La lecture du parc complète l'analyse : de l'ordre de 6 002 maisons individuelles, 4 395 logements encore chauffés au gaz ou au fioul, soit 25 % du parc, un bassin de travaux structuré autour de Métropole du Grand Paris. Ce volume ne préjuge d'aucune éligibilité individuelle : il indique seulement où se concentrent, à Sevran, les situations où le scénario décrit sur cette page a le plus de chances d'être pertinent.
à Sevran, le nombre de classes visé dépend de l'état de départ du parc local. On relève environ 4 395 logements chauffés au gaz ou au fioul, 44 % de propriétaires occupants, 34 % de maisons individuelles, en zone climatique H1a. Ces valeurs ne décident d'aucun projet à elles seules, mais elles fixent l'ordre de grandeur dans lequel un chiffrage à Sevran est crédible.
La logistique dépend de la densité : 52 535 habitants pour 17 652 résidences principales à Sevran. Cette densité conditionne l'emprise de stationnement, l'autorisation de voirie et le stockage des matériaux nécessaires à un scénario de gain de classes, de deux à quatre, trois postes que les devis les moins précis oublient de chiffrer.
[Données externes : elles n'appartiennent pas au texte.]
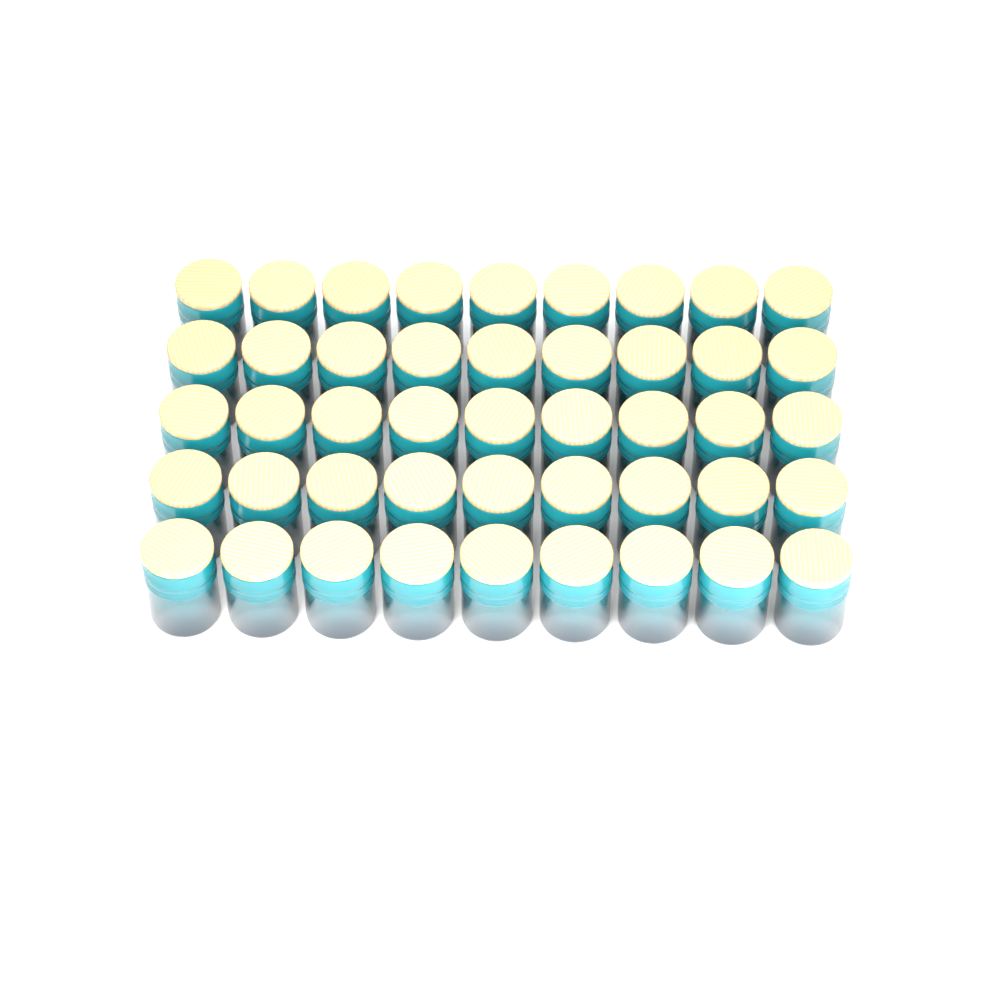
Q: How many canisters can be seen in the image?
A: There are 45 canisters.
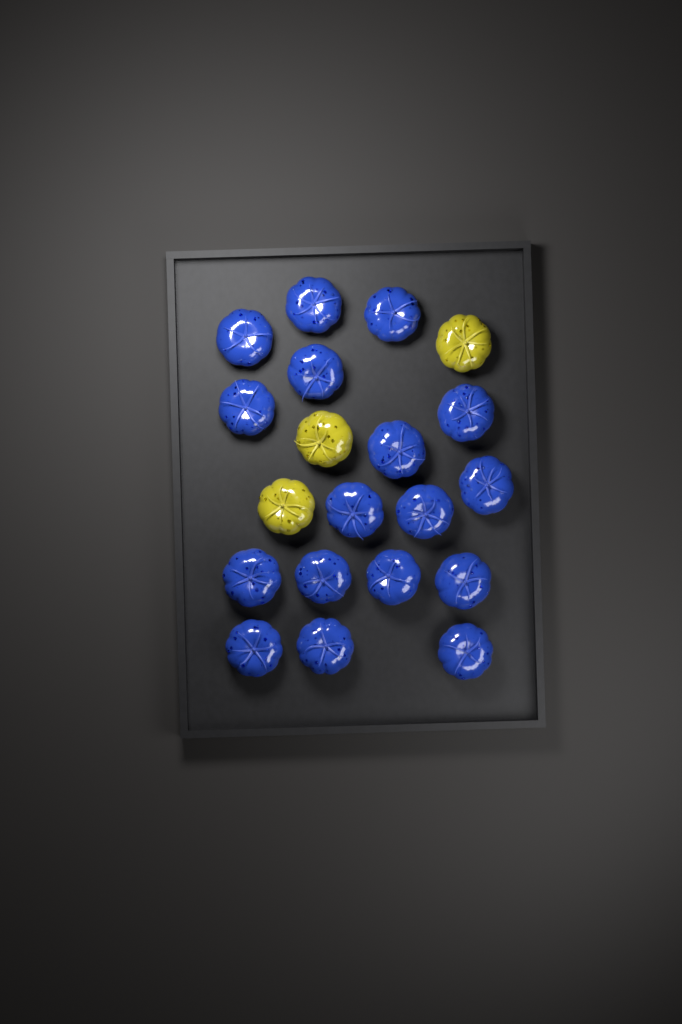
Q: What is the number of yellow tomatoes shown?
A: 3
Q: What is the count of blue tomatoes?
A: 17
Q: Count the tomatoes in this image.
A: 20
Avant de choisir, regarder ce qui chauffe déjà : à Sevran, le gaz couvre 24 % du parc, le fioul 1 %, l'électricité 14 %. Un scénario de gain de classes, de deux à quatre s'apprécie à l'aune de cette énergie de départ, seule référence pour estimer l'économie réellement obtenue.
Le climat entre dans le calcul réglementaire : la zone H1a applicable à Sevran correspond à une base de 250 kWh/m²/an. Plus cette base est élevée, plus un scénario de gain de classes, de deux à quatre rentabilise vite son surcoût, à performance identique.
Base ADEME : 9 084 diagnostics enregistrés à Sevran, soit un taux de 515 pour 1 000 logements. Plus ce taux est élevé, plus la demande adressée à un auditeur énergétique qualifié est soutenue — et plus il faut anticiper la réservation d'un créneau pour un scénario de gain de classes, de deux à quatre (six à dix mois du diagnostic à la réception).
Sur la facture, ce poste vaut 1 008 € à 2 351 € par an à Sevran : un scénario de gain de classes, de deux à quatre couvre 30 à 70 % des consommations, soit 21 891 kWh au mieux sur la base conventionnelle de la zone H1a.
Structure du parc de Sevran : 34 % de maisons individuelles, soit environ 6 002 logements sur 17 652 résidences principales. C'est cette proportion qui détermine, pour un scénario de gain de classes, de deux à quatre, le poids réel de l'atteinte du seuil de classe, qui se joue parfois à quelques kWh dans les projets déposés.
Combien de logements concernés ? À Sevran, 4 395 résidences principales dépendent d'une énergie fossile (25 % du parc). C'est dans ce sous-ensemble que un scénario de gain de classes, de deux à quatre produit les écarts de consommation les plus élevés avant et après travaux.